• [TAREAS REQUERIDAS]:
[a] En la reseña, ¿qué relación tiene Rachel con John y Pearl?
[b] Actualiza el fragmento de la reseña que arranca con las palabras "8) Moralismo rancio." y termina en "pies al gato.", cambiando "digresiones bíblicas" por "divagaciones bíblicas".

• [TEXTO DEL EJERCICIO]:
Paso directamente al spoiler, que quiero despotricar sin piedad ni concesiones.
spoiler:
Déjenme explicarles, antes de darle al "No", por qué esta película me ha parecido más un bodrio insufrible propio de la sobremesa de Antena 3 que la única y, según multitud de críticos y usuarios de esta página, excelsa obra maestra del reputado señor Laughton. Partiendo del diez, le quitaré un punto a la película por cada error imperdonable que haya podido ver en ella.
9) Planitud de caracteres. En esta película no hay personajes verdaderamente humanos, que en su fuero interno se debatan entre unas actitudes y otras, entre una forma de ser más egoísta, oscura, y otra más desinteresada, honesta. Los buenos son buenísimos (como Rachel, la madre adoptiva de John y Pearl, tan recristiana y rebondadosa) y el malo, más malo que el tabaco (lamentable personaje de Harry Powell).
8) Moralismo rancio. Muy ligado al punto anterior, y también al siguiente. Toda la película transcurre entre espantosas digresiones bíblicas y sermones didácticos. El cúlmen viene con el personaje de Rachel, prototipo de mujer religiosa de una caridad absoluta iluminada por la fe de Dios que tiene en la Biblia su principal aliada. Quien quiera ver crítica a estas actitudes por parte de Laughton es que desea buscarle tres pies al gato.
7) Maniqueísmo absoluto. Se nos presentan los conceptos tajantes del bien y el mal. No hay gradación ni lugar para la reflexión. Laughton nos muestra su visión dicotómica del mundo sin dejar que nos escapemos a tan simplista visión de la realidad.

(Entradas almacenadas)
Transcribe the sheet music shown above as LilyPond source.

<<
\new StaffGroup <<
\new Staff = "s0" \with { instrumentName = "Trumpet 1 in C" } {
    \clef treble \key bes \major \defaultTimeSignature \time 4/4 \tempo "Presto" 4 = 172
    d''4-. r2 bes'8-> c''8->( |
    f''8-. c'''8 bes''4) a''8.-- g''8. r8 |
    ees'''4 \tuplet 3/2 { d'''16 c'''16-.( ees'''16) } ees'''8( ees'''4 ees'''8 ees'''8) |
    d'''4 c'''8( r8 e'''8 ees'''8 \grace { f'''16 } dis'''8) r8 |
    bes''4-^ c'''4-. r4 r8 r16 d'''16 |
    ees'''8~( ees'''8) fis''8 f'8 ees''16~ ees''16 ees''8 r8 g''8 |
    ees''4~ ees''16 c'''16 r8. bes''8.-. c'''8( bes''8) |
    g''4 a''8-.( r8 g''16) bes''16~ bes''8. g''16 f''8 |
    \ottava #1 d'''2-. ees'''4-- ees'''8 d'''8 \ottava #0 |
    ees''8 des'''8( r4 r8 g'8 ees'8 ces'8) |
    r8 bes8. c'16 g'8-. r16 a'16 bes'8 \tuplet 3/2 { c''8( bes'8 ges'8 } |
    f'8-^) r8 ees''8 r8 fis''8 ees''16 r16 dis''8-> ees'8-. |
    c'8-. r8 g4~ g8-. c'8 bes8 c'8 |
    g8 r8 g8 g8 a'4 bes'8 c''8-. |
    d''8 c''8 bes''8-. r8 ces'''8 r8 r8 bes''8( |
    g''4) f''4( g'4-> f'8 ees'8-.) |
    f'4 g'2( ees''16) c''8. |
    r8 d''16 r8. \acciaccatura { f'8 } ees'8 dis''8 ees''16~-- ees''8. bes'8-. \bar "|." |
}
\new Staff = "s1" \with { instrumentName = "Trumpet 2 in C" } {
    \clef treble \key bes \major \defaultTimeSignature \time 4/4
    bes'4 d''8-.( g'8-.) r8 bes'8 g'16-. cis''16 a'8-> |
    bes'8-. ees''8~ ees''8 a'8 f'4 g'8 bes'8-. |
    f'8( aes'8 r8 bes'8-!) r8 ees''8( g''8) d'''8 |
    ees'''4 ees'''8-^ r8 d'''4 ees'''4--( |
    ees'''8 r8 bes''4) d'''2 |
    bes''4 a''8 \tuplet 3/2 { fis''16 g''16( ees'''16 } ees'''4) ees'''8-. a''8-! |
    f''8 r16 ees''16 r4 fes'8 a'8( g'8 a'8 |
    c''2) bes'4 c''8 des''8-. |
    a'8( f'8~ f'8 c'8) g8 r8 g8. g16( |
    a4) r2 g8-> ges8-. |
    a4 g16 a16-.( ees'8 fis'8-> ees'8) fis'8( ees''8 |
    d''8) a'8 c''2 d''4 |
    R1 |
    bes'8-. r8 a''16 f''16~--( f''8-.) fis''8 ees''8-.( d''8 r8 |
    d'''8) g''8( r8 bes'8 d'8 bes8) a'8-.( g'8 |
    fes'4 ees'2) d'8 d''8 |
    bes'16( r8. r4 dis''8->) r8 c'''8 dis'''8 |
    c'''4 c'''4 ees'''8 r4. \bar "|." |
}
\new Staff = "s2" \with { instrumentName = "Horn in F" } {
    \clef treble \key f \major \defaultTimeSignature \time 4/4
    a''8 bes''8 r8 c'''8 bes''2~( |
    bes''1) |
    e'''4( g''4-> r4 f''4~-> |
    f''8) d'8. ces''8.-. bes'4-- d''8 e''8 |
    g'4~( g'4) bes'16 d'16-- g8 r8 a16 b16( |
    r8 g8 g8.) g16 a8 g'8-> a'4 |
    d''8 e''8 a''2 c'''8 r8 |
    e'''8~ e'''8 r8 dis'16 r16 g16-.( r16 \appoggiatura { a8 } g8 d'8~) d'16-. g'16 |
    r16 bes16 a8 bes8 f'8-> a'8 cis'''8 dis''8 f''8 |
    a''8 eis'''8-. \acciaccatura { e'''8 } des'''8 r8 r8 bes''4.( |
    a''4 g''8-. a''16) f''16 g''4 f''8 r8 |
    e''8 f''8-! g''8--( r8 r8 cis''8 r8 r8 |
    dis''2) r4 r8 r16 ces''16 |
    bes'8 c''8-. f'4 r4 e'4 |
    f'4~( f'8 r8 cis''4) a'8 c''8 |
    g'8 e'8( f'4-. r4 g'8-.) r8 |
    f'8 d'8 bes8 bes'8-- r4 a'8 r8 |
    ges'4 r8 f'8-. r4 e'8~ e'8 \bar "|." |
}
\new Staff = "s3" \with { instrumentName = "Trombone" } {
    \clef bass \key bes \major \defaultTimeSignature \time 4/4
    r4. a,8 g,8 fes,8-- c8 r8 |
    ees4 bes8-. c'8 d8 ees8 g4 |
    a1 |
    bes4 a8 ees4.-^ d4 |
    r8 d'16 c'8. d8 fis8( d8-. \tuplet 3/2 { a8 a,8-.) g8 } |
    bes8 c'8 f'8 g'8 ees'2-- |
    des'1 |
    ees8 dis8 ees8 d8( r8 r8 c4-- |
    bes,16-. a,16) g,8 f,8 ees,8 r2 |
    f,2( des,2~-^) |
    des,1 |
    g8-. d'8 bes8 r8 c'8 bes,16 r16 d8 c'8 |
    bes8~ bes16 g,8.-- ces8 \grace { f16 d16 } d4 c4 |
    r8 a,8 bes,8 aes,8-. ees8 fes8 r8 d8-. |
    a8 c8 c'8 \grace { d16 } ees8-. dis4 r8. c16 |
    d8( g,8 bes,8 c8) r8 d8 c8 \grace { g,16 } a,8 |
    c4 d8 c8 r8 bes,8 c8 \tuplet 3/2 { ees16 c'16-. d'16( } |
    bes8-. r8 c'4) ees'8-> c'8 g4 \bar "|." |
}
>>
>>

• [RESPUESTAS DADAS]:
[a] Es su madre adoptiva.

[b]
8) Moralismo rancio. Muy ligado al punto anterior, y también al siguiente. Toda la película transcurre entre espantosas divagaciones bíblicas y sermones didácticos. El cúlmen viene con el personaje de Rachel, prototipo de mujer religiosa de una caridad absoluta iluminada por la fe de Dios que tiene en la Biblia su principal aliada. Quien quiera ver crítica a estas actitudes por parte de Laughton es que desea buscarle tres pies al gato.